Extractor.textextract(ipath)
Extract document defined by ipath and return a Doc object. The doc.text field has the document text converted to either text/plain or text/html according to doc.mimetype. The typical use would be as follows:
qdoc = query.fetchone()
extractor = recoll.Extractor(qdoc)
doc = extractor.textextract(qdoc.ipath)
# use doc.text, e.g. for previewing
Extractor.idoctofile(ipath, targetmtype, outfile='')
Extracts document into an output file, which can be given explicitly or will be created as a temporary file to be deleted by the caller. Typical use:
qdoc = query.fetchone()
extractor = recoll.Extractor(qdoc)
filename = extractor.idoctofile(qdoc.ipath, qdoc.mimetype)

4.3.2.5. Example code

The following sample would query the index with a user language string. See the python/samples directory inside the Recoll source for other examples. The recollgui subdirectory has a very embryonic GUI which demonstrates the highlighting and data extraction functions.

#!/usr/bin/env python

from recoll import recoll

db = recoll.connect()
db.setAbstractParams(maxchars=80, contextwords=4)

query = db.query()
nres = query.execute("some user question")
print "Result count: ", nres
if nres > 5:
    nres = 5
for i in range(nres):
    doc = query.fetchone()
    print "Result #%d" % (query.rownumber,)
    for k in ("title", "size"):
        print k, ":", getattr(doc, k).encode('utf-8')
    abs = db.makeDocAbstract(doc, query).encode('utf-8')
    print abs
    print


4.3.2.6. Compatibility with the previous version

The following code fragments can be used to ensure that code can run with both the old and the new API (as long as it does not use the new abilities of the new API of course).
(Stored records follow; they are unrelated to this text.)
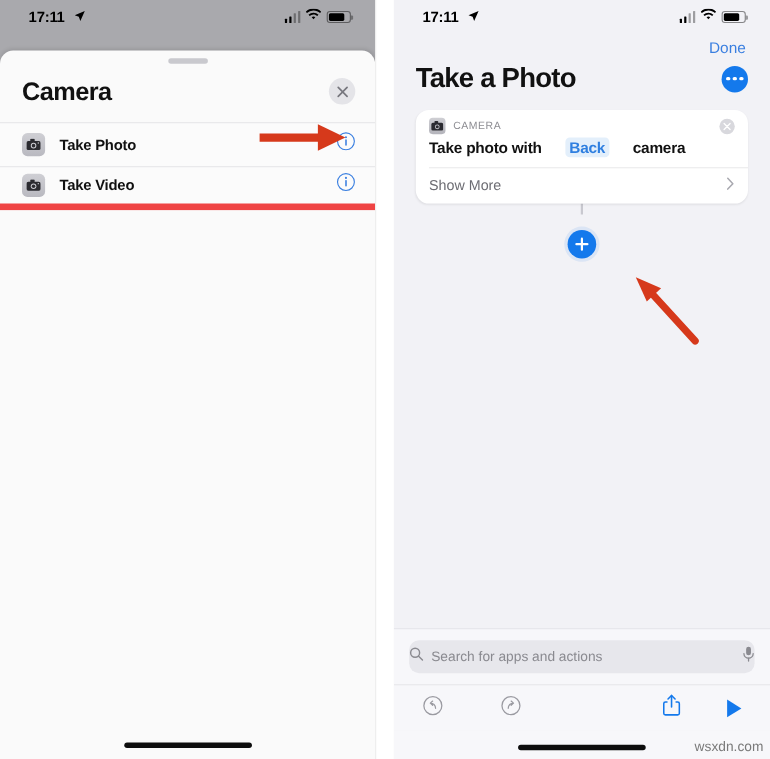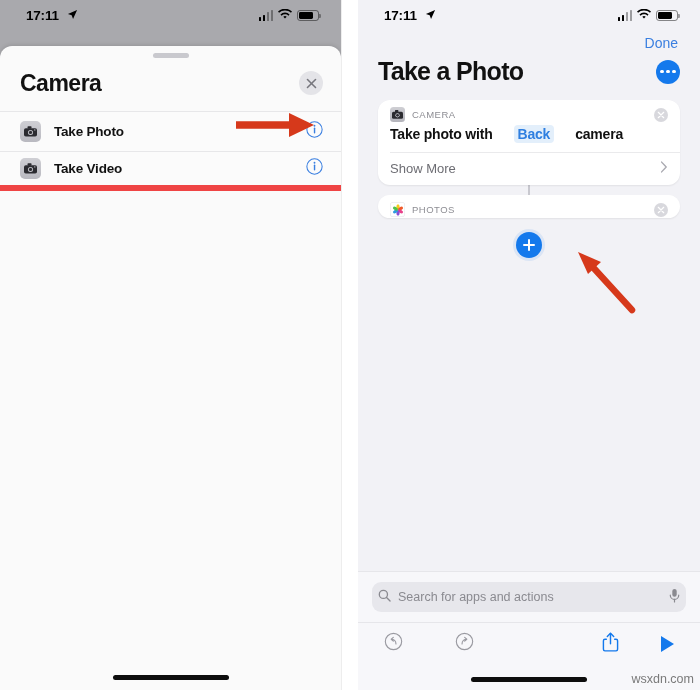"PHOTOS" div.card-top { html: <div> <div> <svg> <g> <ellipse></ellipse> <ellipse></ellipse> <ellipse></ellipse> <ellipse></ellipse> <ellipse></ellipse> <ellipse></ellipse> </g> </svg> </div> <div>PHOTOS</div> <div> <svg> <path></path> </svg> </div> </div> -> none }
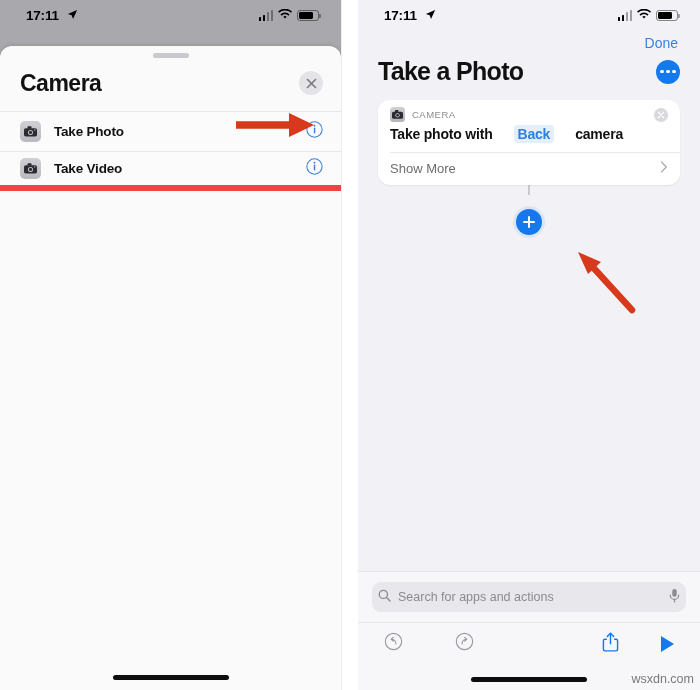"Search for apps and actions" .searchbar { padding: 0 6px -> 0 0 }
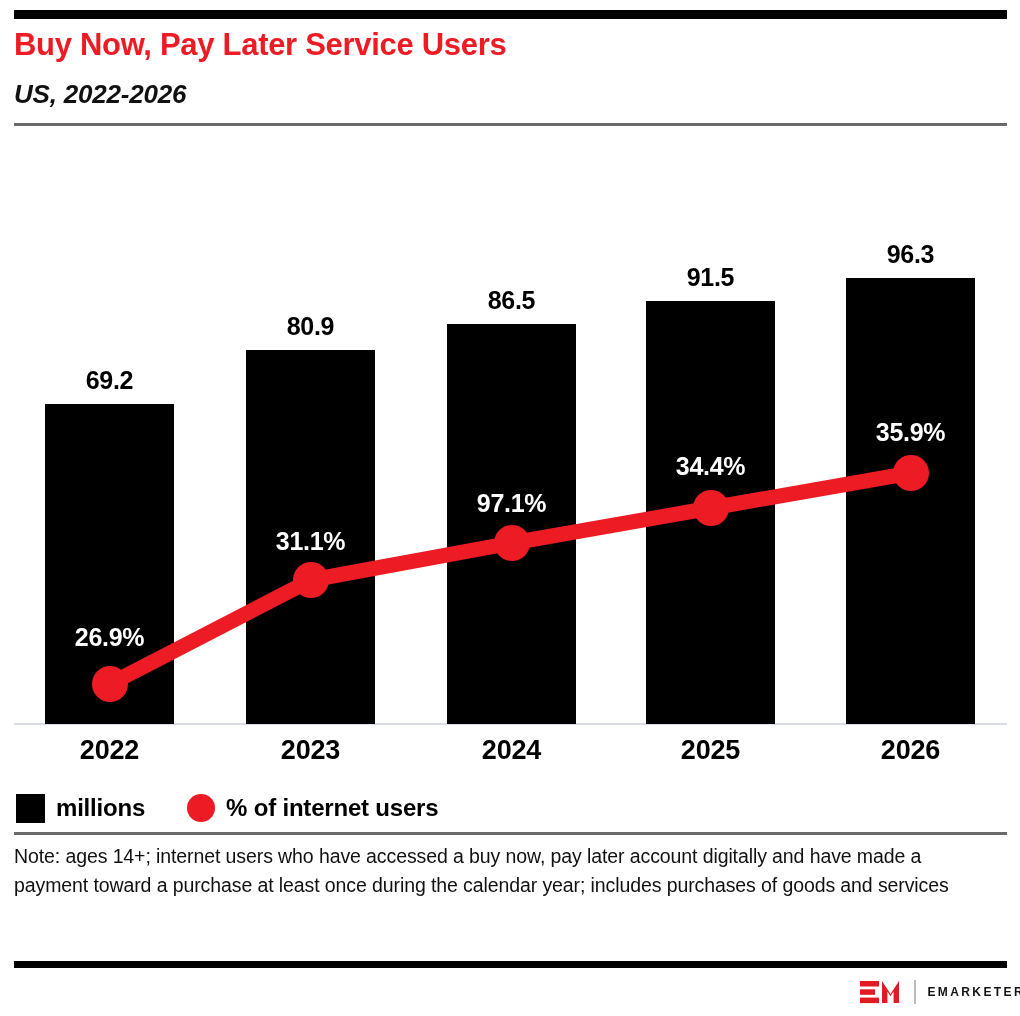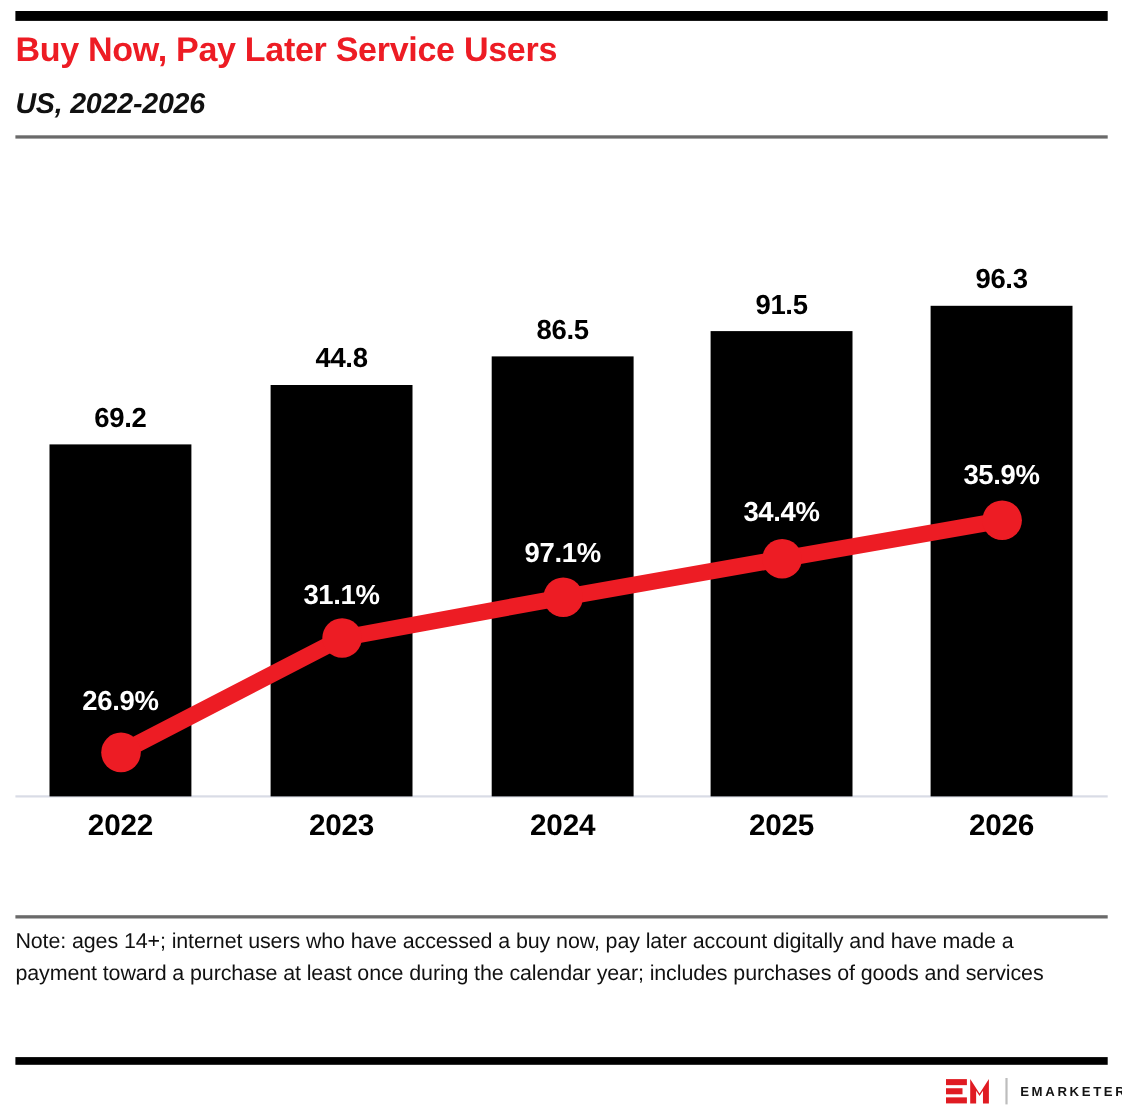"44.8" div.bar-value { text: 44.8 -> 80.9 }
Adapting to the new package structure:


try:
    from recoll import recoll
    from recoll import rclextract
    hasextract = True
except:
    import recoll
    hasextract = False

Adapting to the change of nature of the next Query member. The same test can be used to choose to use the scroll() method (new) or set the next value (old).


       rownum = query.next if type(query.next) == int else \
                 query.rownumber